Mirii never states she’s bisexual but early on she says “I can’t tell if they’re male or female, but it doesn’t matter because sweet babes need no gender.” The use of sexuality as another means to survive the system is incorporated seamlessly into the narrative and there are never any “ick” moments, despite the orgy that happens halfway through.

 

Privatisation of State Services

The concept of privatising the foster care and prison system seem farfetched in the current Australian system.  On closer inspection of our history as well as the American trend to farm out services previously provided by the state to corporations, it suddenly isn’t a huge leap of the imagination.

 

The business model plays on current trends in the foster care and prison system. Statistically, a ward of the state is more likely to not complete education, have unplanned pregnancies, end up in prison or experience mental illness.
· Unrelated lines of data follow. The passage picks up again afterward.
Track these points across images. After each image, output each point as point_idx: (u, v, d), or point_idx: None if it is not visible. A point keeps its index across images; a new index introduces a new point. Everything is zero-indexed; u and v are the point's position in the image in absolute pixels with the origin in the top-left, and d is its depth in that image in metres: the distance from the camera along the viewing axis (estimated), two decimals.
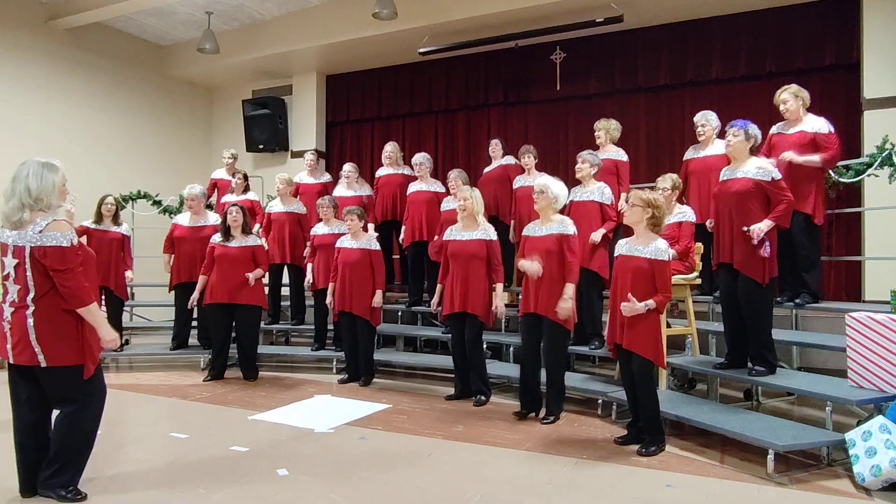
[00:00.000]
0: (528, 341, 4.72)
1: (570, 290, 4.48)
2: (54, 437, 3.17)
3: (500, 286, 5.11)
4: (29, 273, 3.03)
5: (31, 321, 3.02)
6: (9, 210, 3.06)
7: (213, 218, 6.74)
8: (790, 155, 4.88)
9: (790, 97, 5.04)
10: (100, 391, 3.25)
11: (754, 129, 4.35)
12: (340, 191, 7.20)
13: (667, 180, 5.39)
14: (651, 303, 3.82)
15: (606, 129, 5.98)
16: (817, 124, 4.99)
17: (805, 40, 7.08)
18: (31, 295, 3.03)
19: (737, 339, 4.52)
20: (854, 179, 5.44)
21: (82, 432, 3.19)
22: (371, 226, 6.80)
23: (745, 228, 4.15)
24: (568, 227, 4.57)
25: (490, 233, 5.14)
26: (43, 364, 3.03)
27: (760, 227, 4.13)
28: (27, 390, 3.16)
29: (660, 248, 3.87)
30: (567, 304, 4.46)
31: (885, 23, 6.54)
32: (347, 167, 7.35)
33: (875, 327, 3.94)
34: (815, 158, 4.88)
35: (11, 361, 3.09)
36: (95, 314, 3.13)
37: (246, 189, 7.56)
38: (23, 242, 3.03)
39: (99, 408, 3.26)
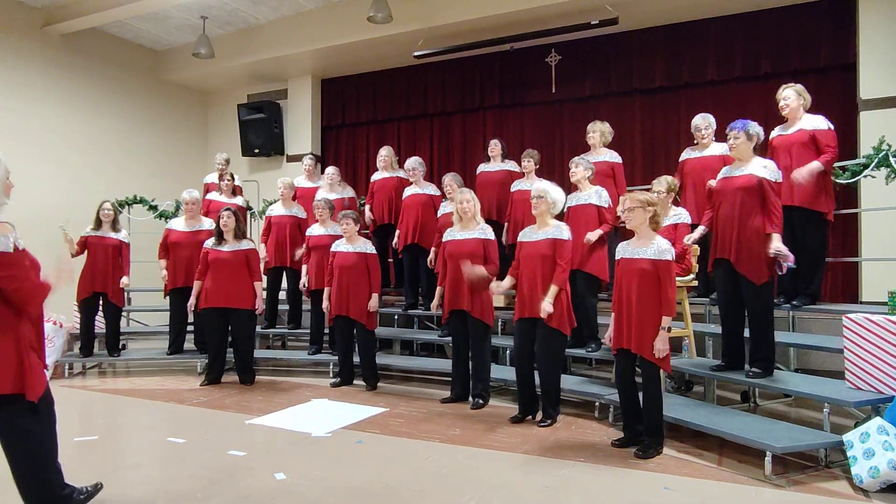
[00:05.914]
0: (522, 345, 4.71)
1: (553, 291, 4.46)
2: (14, 475, 2.73)
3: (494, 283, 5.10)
4: None
5: None
6: None
7: (208, 223, 6.73)
8: (800, 175, 4.79)
9: (793, 94, 5.01)
10: (47, 410, 2.79)
11: (755, 128, 4.32)
12: (322, 194, 7.15)
13: (662, 183, 5.38)
14: (667, 323, 3.81)
15: (602, 131, 5.95)
16: (815, 122, 4.98)
17: (801, 41, 7.10)
18: None
19: (734, 340, 4.52)
20: (851, 180, 5.45)
21: (37, 459, 2.75)
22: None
23: (773, 254, 4.11)
24: (563, 232, 4.58)
25: (488, 232, 5.15)
26: None
27: (780, 247, 4.11)
28: None
29: (662, 248, 3.85)
30: (548, 304, 4.43)
31: (882, 23, 6.55)
32: (330, 170, 7.43)
33: (872, 329, 3.94)
34: (815, 165, 4.82)
35: None
36: (53, 286, 2.70)
37: (234, 191, 7.54)
38: None
39: (51, 426, 2.81)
The fact that a corporation has decided to use this to gain profit is ingenious and horrifying at the same time.

 

Abuse and Neglect in Institutions

The physical, emotional and sexual abuse of institutions is touched upon in the delivery of Mirii’s narration as well as how the characters interact with each other. The reliance on sexual intimacy to replace the emotional support given by parents is what begins the orgy scene. It feels like a natural by-product of the environment. There is no outright depiction of sexual abuse but it is stated that the uncles have inappropriate relationships with girls in exchanges for drugs and protection. The physical abuse is the only abuse that is outright depicted with Mirii in starting the story in shackles and a gag.

 

Race:

Race is lightly touched upon in the story. Mirii believes she is Indigenous as her name means shooting star in Gamilaraay but she does concede she only knows this because she looked it up. Otherwise, she has no connection to her culture other than her name and a brief memory of a dark skinned woman she believes was her mother.. She scolds a younger resident on using derogatory terms towards Aboriginal people. It isn’t a major component of the story but it feels right to be in there due to the over-representation of Indigenous children currently in the foster care and prison systems.

 

Final Thoughts:

Welcome to Orphancorp is a great young adult read touching on a number of issues with a unique voice. Set in a dystopian near future Australia where the foster care and prison systems have been given to a private corporation, it explores the themes of sexuality, institutional abuse and race with sensitivity and wit. The restricted viewpoint of Mirii gives readers a glimpse into the results of a terrifying future for disadvantaged young people but also holding a mirror to current issues within the system. It is a solid debut novella from Marlee Jane Ward.

 

ABOUT THE BOOK

Welcome to Orphancorp by Marlee Jane Ward won Seizure’s Viva La Novella 3 and the 2016 Victorian Premiers Literary Award for Young Adult Fiction. It was shortlisted for the NSW Premiers Award, Aurealis Award and the Norma K Hemming Award. It is available from Seizure, Amazon, iBooks, Google Play, Barnes and Noble, Powells, Gleebooks and Readings.